Menurut Presiden Jokowi, anggaran yang biasanya dipakai untuk buka puasa bersama dapat dialihkan atau diisi dengan kegiatan-kegiatan lebih bermanfaat. ”Kita bantu mereka yang lebih membutuhkan, pemberian santunan untuk fakir miskin, pemberian santunan untuk yatim piatu, serta masyarakat yang benar-benar membutuhkan. Termasuk juga bisa dipakai untuk mengadakan pasar murah bagi masyarakat,” ujarnya.
Cuti bersama
Secara terpisah, terkait pemajuan cuti bersama Idul Fitri 1444 Hijriah, Menteri Pendayagunaan Aparatur Negara dan Reformasi Birokrasi Abdullah Azwar Anas menuturkan, pihaknya akan menindaklanjuti hal tersebut bersama Menteri Ketenagakerjaan dan Menteri Agama.

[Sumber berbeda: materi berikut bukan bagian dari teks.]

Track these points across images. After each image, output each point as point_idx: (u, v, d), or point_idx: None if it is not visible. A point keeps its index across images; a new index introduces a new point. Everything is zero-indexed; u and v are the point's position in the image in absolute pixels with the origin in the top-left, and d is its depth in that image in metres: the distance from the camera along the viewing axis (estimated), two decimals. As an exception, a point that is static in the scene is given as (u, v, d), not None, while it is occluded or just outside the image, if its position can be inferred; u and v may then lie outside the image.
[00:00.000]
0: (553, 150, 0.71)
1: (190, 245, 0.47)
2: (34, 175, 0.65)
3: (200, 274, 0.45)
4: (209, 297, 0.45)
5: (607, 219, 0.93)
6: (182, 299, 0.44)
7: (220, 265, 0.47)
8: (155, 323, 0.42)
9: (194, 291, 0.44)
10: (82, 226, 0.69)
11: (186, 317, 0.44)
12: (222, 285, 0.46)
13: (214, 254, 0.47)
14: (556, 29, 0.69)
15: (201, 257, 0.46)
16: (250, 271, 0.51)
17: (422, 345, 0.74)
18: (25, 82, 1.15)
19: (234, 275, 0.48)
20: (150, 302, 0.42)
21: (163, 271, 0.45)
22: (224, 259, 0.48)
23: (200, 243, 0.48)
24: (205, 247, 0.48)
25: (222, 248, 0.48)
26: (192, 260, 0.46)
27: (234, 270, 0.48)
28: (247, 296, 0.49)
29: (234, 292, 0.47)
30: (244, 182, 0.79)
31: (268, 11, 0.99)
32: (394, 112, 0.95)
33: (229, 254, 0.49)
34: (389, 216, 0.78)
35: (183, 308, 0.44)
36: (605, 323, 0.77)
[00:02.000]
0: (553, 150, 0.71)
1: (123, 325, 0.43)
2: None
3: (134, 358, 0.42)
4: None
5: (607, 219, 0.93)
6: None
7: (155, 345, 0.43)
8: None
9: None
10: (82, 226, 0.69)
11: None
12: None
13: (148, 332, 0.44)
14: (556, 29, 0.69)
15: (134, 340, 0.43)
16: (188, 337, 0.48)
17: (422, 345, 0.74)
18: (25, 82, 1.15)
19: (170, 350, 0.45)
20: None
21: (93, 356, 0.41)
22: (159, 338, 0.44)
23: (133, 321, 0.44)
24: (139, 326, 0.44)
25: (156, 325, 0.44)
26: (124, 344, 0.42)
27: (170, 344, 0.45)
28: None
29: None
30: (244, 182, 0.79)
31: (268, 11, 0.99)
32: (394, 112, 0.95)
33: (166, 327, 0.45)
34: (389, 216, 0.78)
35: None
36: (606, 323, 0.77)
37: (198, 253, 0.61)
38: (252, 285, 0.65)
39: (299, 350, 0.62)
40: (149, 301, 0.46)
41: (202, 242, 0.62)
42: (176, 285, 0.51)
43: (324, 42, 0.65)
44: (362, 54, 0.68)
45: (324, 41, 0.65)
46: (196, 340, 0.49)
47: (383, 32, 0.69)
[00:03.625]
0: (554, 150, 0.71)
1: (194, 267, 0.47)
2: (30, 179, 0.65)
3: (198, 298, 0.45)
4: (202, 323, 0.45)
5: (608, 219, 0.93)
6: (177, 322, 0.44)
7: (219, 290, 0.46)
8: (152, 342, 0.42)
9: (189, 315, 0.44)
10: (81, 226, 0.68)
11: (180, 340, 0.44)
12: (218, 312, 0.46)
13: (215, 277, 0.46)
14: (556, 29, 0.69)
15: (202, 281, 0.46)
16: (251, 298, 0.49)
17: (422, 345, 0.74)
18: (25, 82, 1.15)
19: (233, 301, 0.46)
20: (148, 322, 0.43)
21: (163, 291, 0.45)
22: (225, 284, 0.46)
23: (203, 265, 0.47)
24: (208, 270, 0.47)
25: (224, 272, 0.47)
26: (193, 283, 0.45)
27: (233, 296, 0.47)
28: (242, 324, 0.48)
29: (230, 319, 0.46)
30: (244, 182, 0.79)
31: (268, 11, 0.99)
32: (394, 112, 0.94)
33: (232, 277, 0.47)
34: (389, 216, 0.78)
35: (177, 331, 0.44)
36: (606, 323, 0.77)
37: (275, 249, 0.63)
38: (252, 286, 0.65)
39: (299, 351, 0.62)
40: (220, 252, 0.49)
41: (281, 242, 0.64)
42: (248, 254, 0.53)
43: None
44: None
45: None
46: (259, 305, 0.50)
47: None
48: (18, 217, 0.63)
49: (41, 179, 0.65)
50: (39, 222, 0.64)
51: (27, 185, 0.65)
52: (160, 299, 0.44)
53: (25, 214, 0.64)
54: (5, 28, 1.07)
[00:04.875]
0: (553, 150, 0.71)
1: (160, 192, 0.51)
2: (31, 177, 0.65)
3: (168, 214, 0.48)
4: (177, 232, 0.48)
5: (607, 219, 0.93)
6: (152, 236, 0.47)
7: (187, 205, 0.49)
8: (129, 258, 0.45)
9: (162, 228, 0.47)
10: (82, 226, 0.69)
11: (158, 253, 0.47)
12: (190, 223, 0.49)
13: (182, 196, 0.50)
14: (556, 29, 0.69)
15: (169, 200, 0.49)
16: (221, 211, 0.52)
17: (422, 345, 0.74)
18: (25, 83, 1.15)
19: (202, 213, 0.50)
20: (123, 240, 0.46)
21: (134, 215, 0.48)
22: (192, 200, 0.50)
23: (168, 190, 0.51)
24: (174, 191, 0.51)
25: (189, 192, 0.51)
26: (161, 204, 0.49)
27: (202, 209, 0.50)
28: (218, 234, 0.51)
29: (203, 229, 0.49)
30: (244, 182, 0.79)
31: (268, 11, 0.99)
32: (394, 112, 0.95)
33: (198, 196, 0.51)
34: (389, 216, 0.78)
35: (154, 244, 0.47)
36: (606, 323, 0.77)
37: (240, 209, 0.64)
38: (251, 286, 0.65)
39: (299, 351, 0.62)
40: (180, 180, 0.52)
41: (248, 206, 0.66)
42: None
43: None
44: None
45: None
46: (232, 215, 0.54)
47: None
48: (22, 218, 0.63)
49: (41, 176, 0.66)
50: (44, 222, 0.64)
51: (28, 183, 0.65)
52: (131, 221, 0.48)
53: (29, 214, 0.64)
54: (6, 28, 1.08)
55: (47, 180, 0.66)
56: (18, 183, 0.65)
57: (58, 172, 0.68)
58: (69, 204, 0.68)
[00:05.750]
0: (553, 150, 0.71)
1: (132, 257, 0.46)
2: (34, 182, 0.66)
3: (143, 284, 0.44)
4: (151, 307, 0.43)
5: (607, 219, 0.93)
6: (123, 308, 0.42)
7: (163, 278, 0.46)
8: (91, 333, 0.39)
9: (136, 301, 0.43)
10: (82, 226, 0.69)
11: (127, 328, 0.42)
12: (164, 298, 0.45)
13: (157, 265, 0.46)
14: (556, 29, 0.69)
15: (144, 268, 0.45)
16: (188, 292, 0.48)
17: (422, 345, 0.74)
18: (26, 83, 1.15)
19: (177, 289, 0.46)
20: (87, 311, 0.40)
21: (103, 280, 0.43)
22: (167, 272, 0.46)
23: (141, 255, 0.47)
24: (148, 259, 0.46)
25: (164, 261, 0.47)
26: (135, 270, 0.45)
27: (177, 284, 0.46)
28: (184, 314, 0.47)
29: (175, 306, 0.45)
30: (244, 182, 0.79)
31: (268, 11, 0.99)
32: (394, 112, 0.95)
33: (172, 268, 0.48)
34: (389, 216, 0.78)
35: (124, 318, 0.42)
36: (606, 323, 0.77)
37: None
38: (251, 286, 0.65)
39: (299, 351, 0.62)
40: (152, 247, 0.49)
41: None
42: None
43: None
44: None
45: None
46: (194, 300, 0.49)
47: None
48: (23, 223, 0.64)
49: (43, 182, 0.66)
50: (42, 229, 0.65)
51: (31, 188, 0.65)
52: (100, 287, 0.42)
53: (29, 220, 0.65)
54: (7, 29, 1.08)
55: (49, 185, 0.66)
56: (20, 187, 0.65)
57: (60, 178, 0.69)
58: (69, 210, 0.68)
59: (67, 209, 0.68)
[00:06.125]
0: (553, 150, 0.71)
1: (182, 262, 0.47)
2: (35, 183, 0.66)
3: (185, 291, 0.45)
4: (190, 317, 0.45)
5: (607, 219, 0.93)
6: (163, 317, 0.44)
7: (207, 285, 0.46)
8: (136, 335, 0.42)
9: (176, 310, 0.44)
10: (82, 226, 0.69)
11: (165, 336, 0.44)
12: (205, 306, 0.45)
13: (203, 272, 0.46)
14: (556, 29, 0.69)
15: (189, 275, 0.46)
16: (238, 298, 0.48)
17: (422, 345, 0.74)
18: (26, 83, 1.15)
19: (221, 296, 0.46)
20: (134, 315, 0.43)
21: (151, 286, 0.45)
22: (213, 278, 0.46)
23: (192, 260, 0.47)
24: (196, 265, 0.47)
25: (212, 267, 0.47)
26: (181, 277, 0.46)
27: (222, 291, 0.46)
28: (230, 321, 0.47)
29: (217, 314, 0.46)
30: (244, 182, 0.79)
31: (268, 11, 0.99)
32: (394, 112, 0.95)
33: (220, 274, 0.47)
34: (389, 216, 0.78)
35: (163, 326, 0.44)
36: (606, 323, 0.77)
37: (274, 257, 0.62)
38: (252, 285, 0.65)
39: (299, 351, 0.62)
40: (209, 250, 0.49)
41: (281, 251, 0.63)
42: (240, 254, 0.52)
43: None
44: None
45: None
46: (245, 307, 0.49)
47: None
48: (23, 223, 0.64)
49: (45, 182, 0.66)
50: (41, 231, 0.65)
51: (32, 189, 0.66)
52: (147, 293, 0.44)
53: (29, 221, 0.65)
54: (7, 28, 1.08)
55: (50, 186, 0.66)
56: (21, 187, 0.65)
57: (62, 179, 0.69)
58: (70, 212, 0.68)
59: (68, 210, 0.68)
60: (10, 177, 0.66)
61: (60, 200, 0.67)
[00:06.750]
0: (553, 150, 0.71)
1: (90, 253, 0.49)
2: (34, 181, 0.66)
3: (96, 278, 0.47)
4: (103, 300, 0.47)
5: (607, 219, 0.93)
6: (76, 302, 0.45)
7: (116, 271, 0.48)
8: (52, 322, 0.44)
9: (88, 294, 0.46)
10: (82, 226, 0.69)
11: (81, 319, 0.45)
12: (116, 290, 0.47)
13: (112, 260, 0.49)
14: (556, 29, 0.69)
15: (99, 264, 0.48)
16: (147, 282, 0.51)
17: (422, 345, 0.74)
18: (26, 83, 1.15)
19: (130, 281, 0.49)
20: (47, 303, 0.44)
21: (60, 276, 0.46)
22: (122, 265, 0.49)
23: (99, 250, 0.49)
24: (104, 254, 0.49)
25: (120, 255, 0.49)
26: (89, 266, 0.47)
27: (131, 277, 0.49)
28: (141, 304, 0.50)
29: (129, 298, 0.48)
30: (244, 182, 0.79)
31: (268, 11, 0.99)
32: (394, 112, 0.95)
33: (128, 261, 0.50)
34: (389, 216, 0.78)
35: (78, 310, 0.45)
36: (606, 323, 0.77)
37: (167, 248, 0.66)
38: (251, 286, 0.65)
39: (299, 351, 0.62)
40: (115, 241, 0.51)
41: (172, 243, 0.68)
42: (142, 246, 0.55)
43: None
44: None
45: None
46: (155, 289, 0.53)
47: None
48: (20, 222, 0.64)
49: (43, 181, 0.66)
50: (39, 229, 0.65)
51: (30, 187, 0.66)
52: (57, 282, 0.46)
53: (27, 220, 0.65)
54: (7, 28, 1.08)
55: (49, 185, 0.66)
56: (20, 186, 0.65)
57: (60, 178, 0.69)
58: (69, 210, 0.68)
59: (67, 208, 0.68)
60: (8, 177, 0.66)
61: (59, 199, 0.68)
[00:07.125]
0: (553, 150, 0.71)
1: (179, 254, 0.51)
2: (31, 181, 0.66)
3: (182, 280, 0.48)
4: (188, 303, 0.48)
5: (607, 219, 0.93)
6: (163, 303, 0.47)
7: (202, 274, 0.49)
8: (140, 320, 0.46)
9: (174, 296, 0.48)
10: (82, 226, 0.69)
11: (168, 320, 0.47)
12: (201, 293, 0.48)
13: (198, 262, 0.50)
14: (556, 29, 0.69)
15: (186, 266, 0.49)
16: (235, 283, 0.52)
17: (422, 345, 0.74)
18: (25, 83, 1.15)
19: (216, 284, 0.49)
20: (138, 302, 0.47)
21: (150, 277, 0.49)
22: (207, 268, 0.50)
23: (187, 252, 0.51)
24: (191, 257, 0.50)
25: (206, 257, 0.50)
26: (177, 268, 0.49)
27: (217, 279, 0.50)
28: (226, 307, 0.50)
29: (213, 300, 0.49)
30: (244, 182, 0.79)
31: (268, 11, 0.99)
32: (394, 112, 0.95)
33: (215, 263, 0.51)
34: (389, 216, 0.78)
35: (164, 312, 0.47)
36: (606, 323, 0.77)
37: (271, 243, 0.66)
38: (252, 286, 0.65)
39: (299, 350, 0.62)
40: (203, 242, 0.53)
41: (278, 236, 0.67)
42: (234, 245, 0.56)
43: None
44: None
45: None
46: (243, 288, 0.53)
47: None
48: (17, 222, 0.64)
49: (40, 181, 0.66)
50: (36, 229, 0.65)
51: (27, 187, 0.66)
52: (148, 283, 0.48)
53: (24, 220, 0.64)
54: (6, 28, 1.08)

Seperti diketahui, cuti bersama sesuai surat keputusan bersama tiga menteri tersebut sebelumnya berlangsung pada 21-26 April 2023.
Namun, berdasarkan rapat terbatas yang dipimpin Presiden Jokowi pada Jumat (24/3/2023), seperti disampaikan Menteri Perhubungan Budi Karya Sumadi, diputuskan cuti bersama menjadi 19-25 April. Hal yang menjadi alasan pemajuan cuti agar tidak terjadi penumpukan pemudik pada tanggal 21 April 2023. Apalagi, secara tradisional, ada keinginan yang tinggi dari warga untuk mudik Lebaran.
”Ya, (terkait pemajuan cuti bersama Idul Fitri 1444 Hijriah ini nanti akan ada tindak lanjut rapat dengan Bu Ida (Fauziyah, Menteri Ketenagakerjaan) dengan Menteri Agama dan juga Pak Menko (Menteri Koordinator Bidang Pembangunan Manusia dan Kebudayaan). Akan kita tindak lanjuti,” kata Azwar Anas di Kompleks Istana Kepresidenan, Jakarta, Senin (27/3/2023).
Ketika ditanya apakah cuti Idul Fitri tetap dapat dimajukan, ia mengatakan bahwa nanti hal tersebut akan dibahas lebih tuntas. ”Nanti akan dibahas lebih tuntas terkait dengan, sebagaimana disampaikan oleh Pak Menhub ketika di ratas. (Keputusan pemajuan cuti) Ini, kan, soal bagaimana supaya tidak terjadi menumpuk di (tanggal) 21 (April), ya. Tetapi, kan, ASN sendiri punya hak mengurus cuti, bisa cuti di depan atau cuti di belakang,” katanya.
Azwar Anas menuturkan, rapat pembahasan terkait pemajuan cuti bersama tersebut akan digelar di Kementerian Koordinator Bidang Pembangunan Manusia dan Kebudayaan.